■ **WHAT THIS TASK INVOLVES**: Print only the closing part of the entries. It starts at the line containing "Outlined on this" and includes the final line, exactly as written.

___ GIVEN RECORDS ___

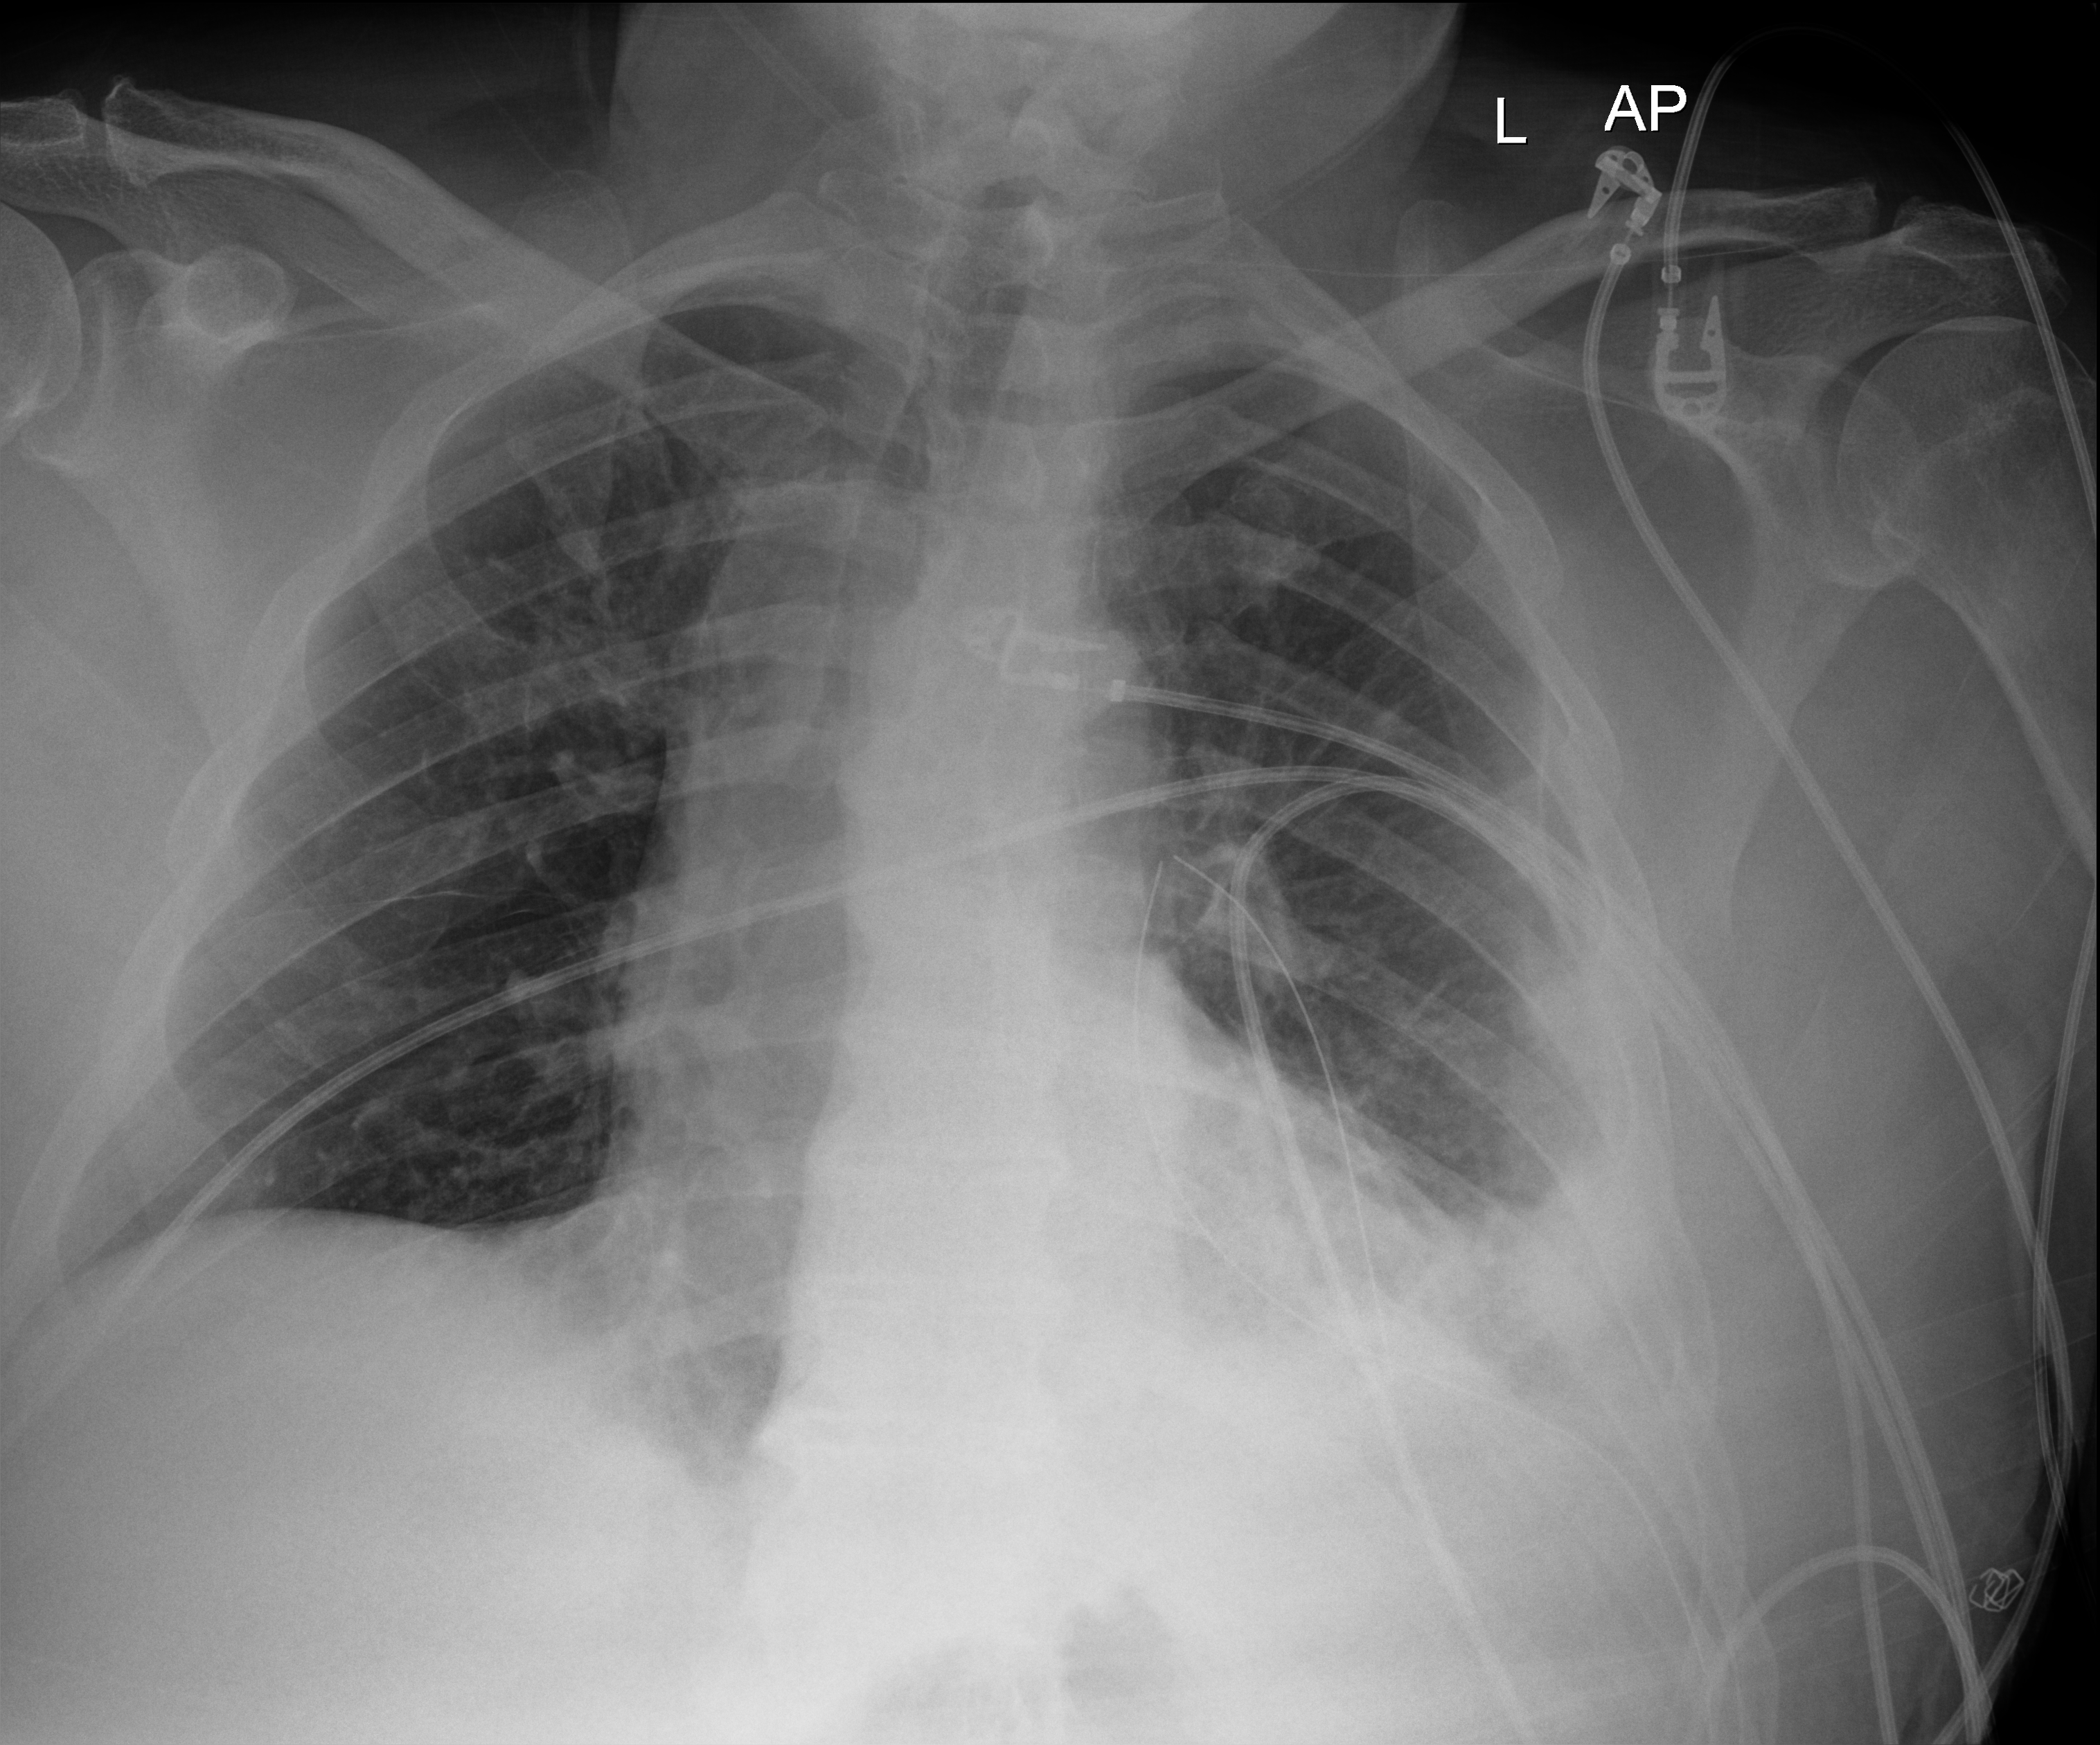
Portable chest radiograph, anteroposterior (AP) projection. Patient hospitalised with COVID-19; male, aged 18–59 years.
Admission-level facts for this patient (not findings on this image; timing relative to this image not recorded): admitted to intensive care during this hospital stay: no.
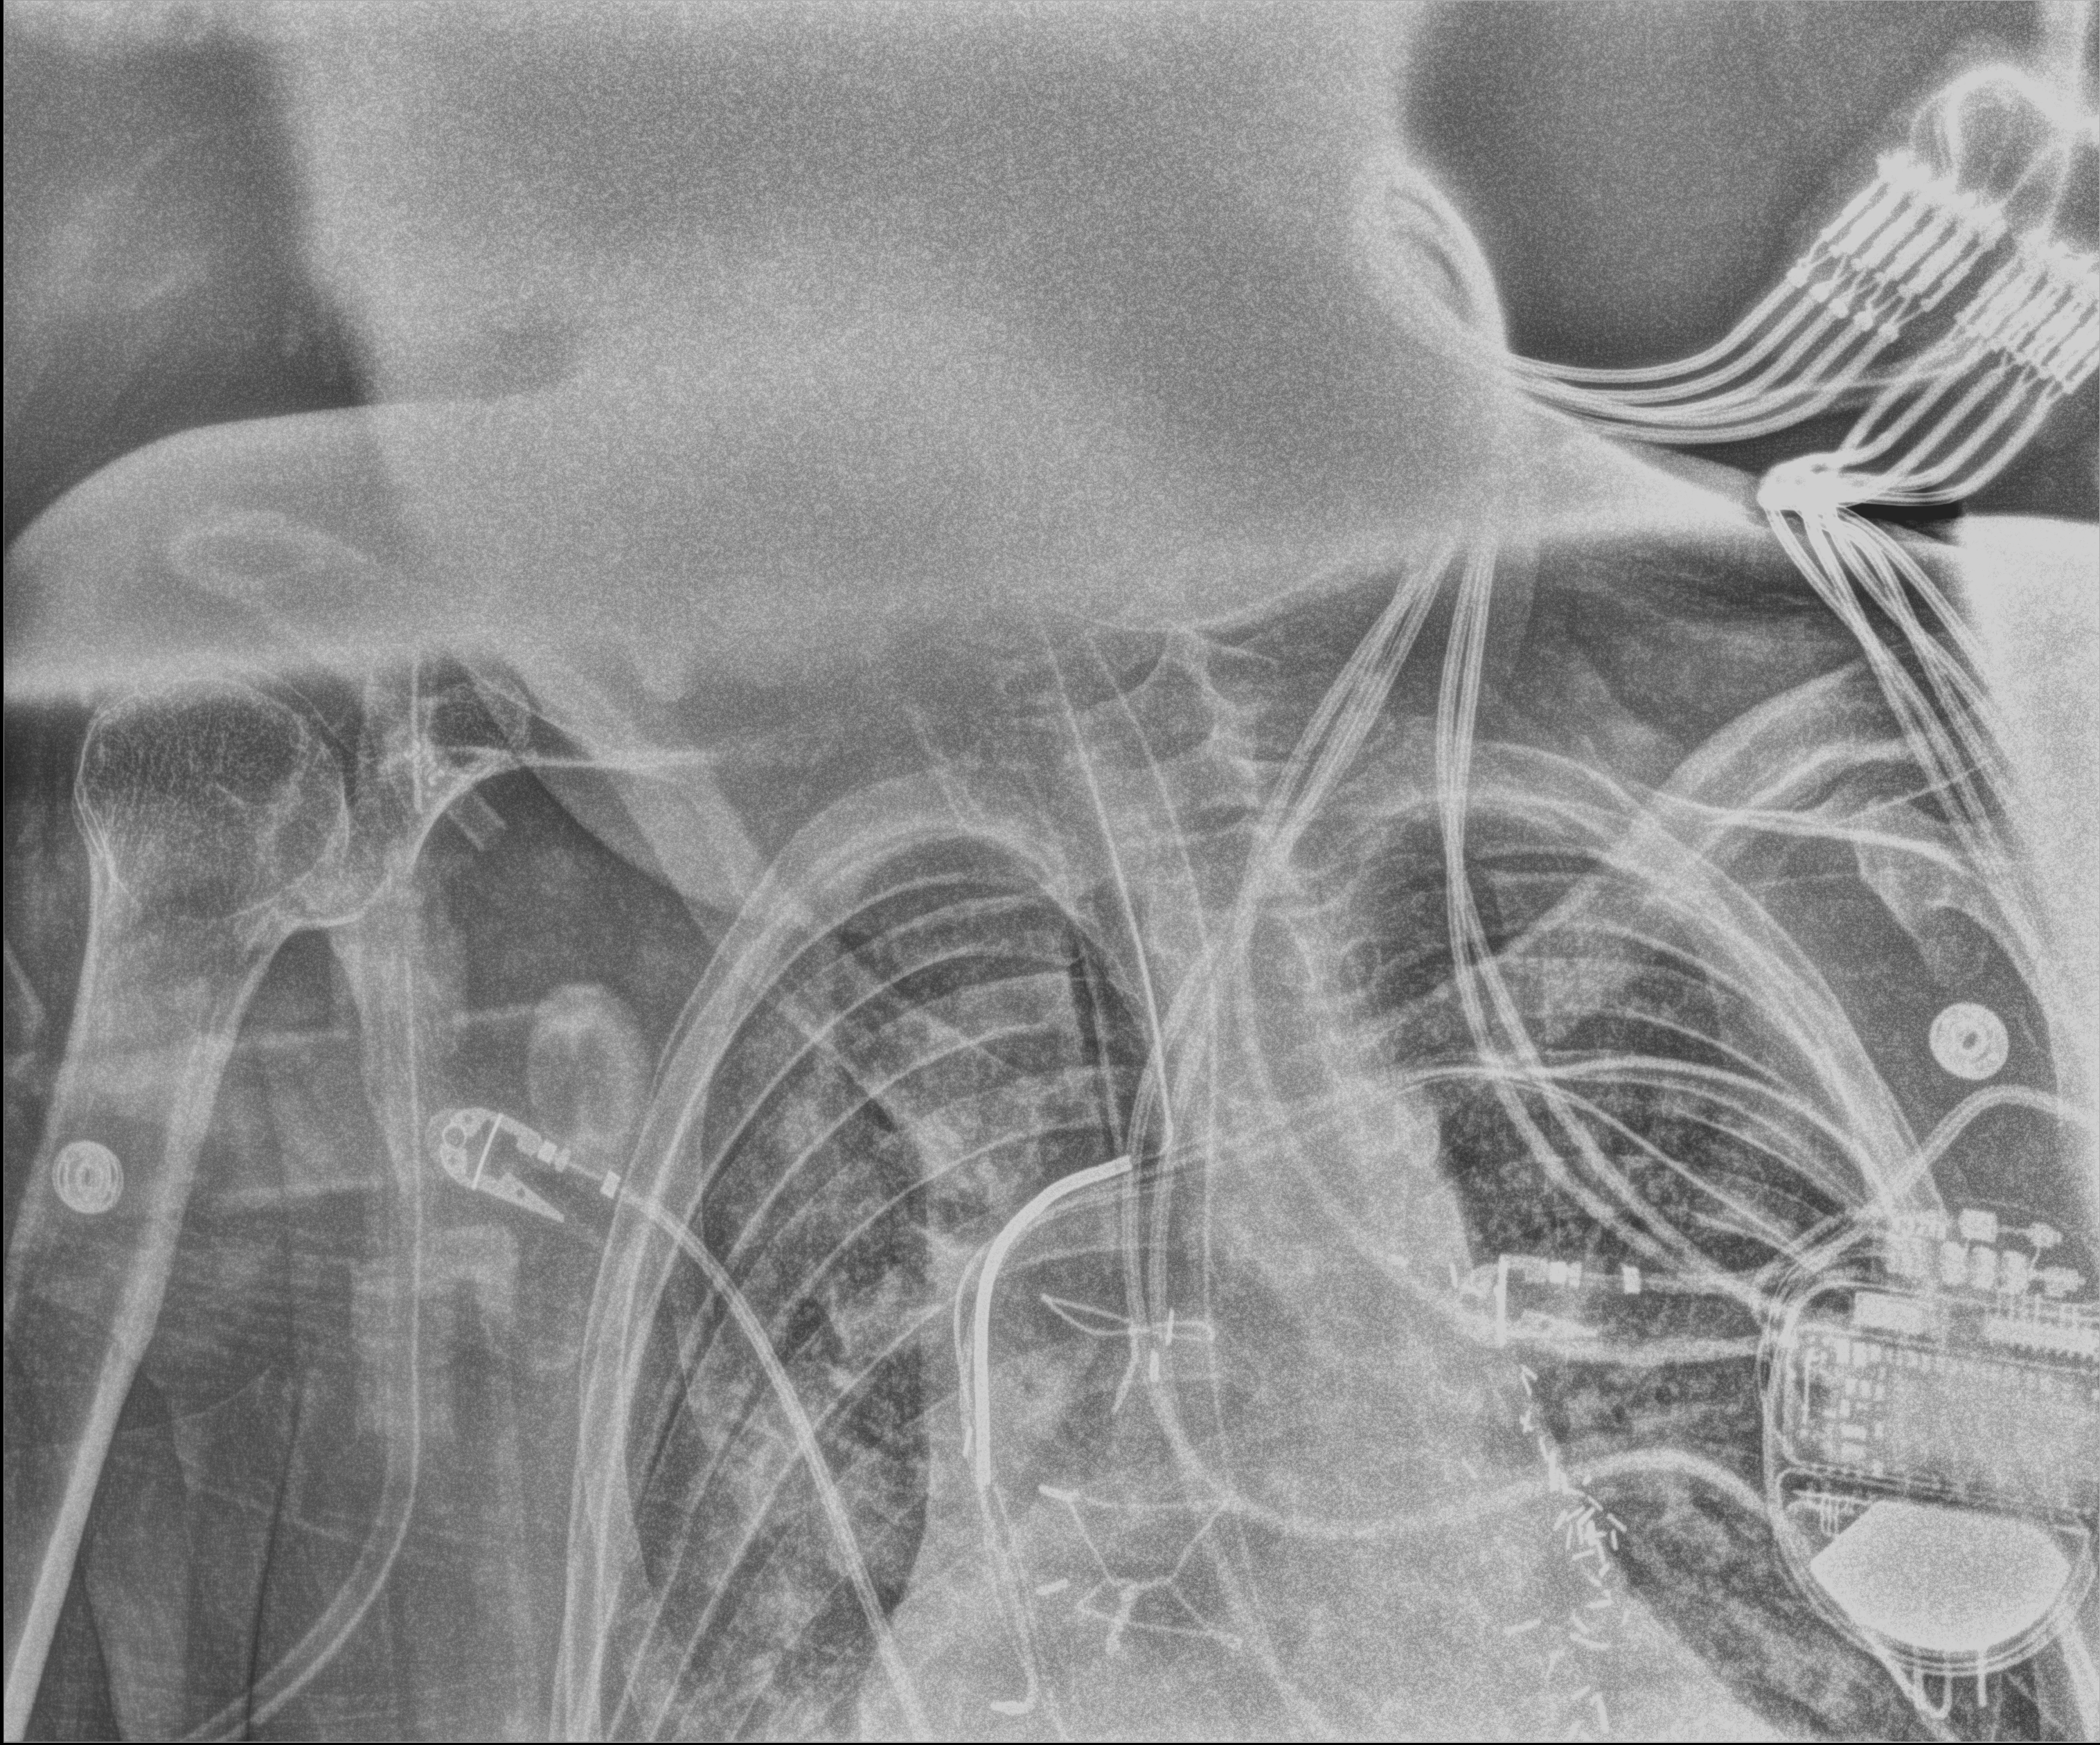
Bedside chest radiograph (digital radiography), anteroposterior (AP) projection. Male patient hospitalised with COVID-19, age 60–74 years.
From the hospital-stay record, not from the radiograph (when in the stay this image was taken is not recorded): mechanically ventilated during this hospital stay: yes.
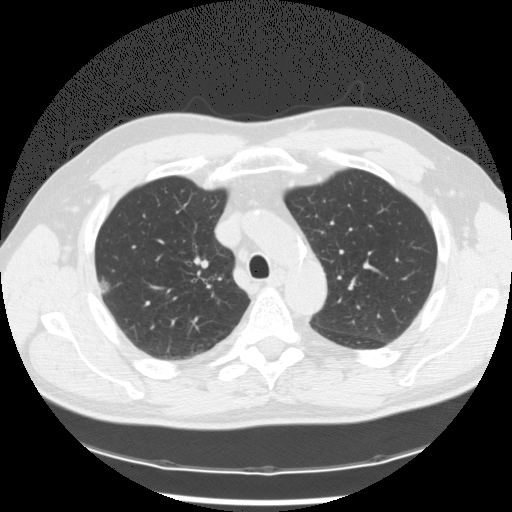
Axial slice from a low-dose chest CT screening exam. First (baseline) screen. Lung window (W 1500 / L -600 HU). 120 kVp. 512 × 512 image matrix. Male, age 62 years at enrolment. Former smoker at enrolment.
Expert reader's lesion annotation, bounding box [x1, y1, x2, y2] px = [88, 271, 116, 301]. The exam's reader record, not a measurement of the box and not confirmed to be the same lesion: non-calcified nodule or mass ≥4 mm, right upper lobe, 14 × 11 mm, poorly defined margins, mixed attenuation. Official screen result: positive, change unspecified: nodule(s) >= 4 mm or enlarging nodule(s), mass(es), or other non-specific abnormalities suspicious for lung cancer. Later outcome: lung cancer diagnosed 343 days after this screen — adenocarcinoma, NOS, right upper lobe, poorly differentiated (G3), stage IIB (AJCC 6th edition), 5 mm at pathology.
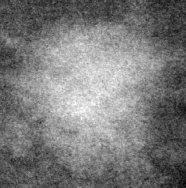
Cropped region of a digitized screen-film mammogram centred on a radiologist-marked abnormality; left breast; CC view; BI-RADS breast density category 1 (scale 1–4).
- Finding: mass, shape lobulated, margins ill defined; BI-RADS assessment category 4; pathology result (as recorded, not read from the image): malignant.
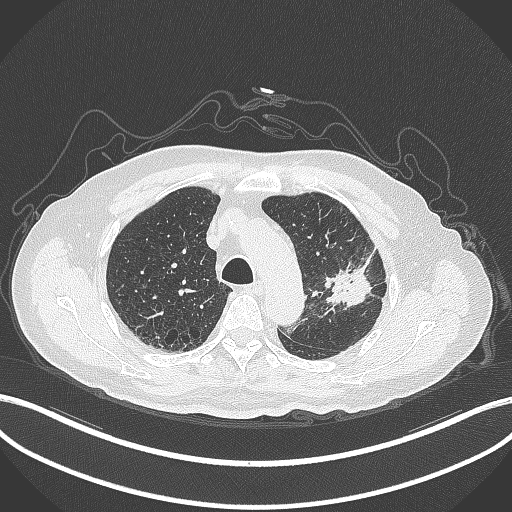
Chest CT, one axial slice; slice 222 of 331 in the series (ordered by position); reconstruction kernel B70f; lung window (W 1500 / L -600 HU); 1 mm slice thickness; 512 × 512 image matrix. Patient: male, 79 years. From the clinical record (not read from this slice): clinical TNM (as recorded): T2a N1 M1; histopathological grade: G3.
Structures marked on this image (rectangle marked by the reading radiologist):
- lung tumour (recorded histology: adenocarcinoma): box from (x=320, y=250) to (x=382, y=311) px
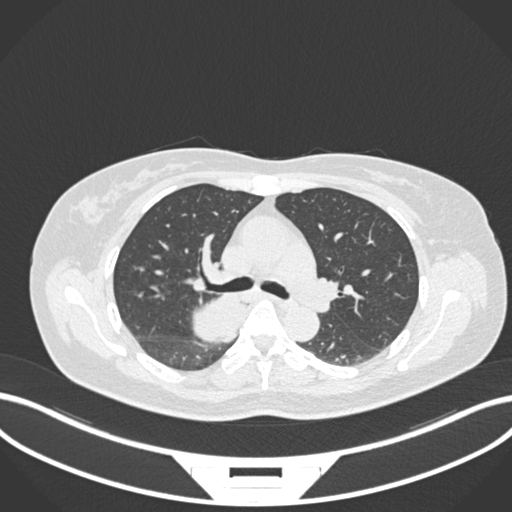
Chest CT, one axial slice; slice 619 of 677 in the series (ordered by position); reconstruction kernel B30f; 120 kVp; lung window (W 1500 / L -600 HU); 1 mm slice thickness; 512 × 512 image matrix. Female patient, age 54 years. Case-level facts recorded for this patient, not image findings: clinical TNM (as recorded): T4 N0 M0.
Outlined on this slice (bounding box drawn by a radiologist):
- lung tumour (recorded histology: adenocarcinoma): bounding box (x1, y1, x2, y2) in pixels: (190, 290, 248, 346)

___

■ **YOUR SOLUTION**:
Outlined on this slice (bounding box drawn by a radiologist):
- lung tumour (recorded histology: adenocarcinoma): bounding box (x1, y1, x2, y2) in pixels: (190, 290, 248, 346)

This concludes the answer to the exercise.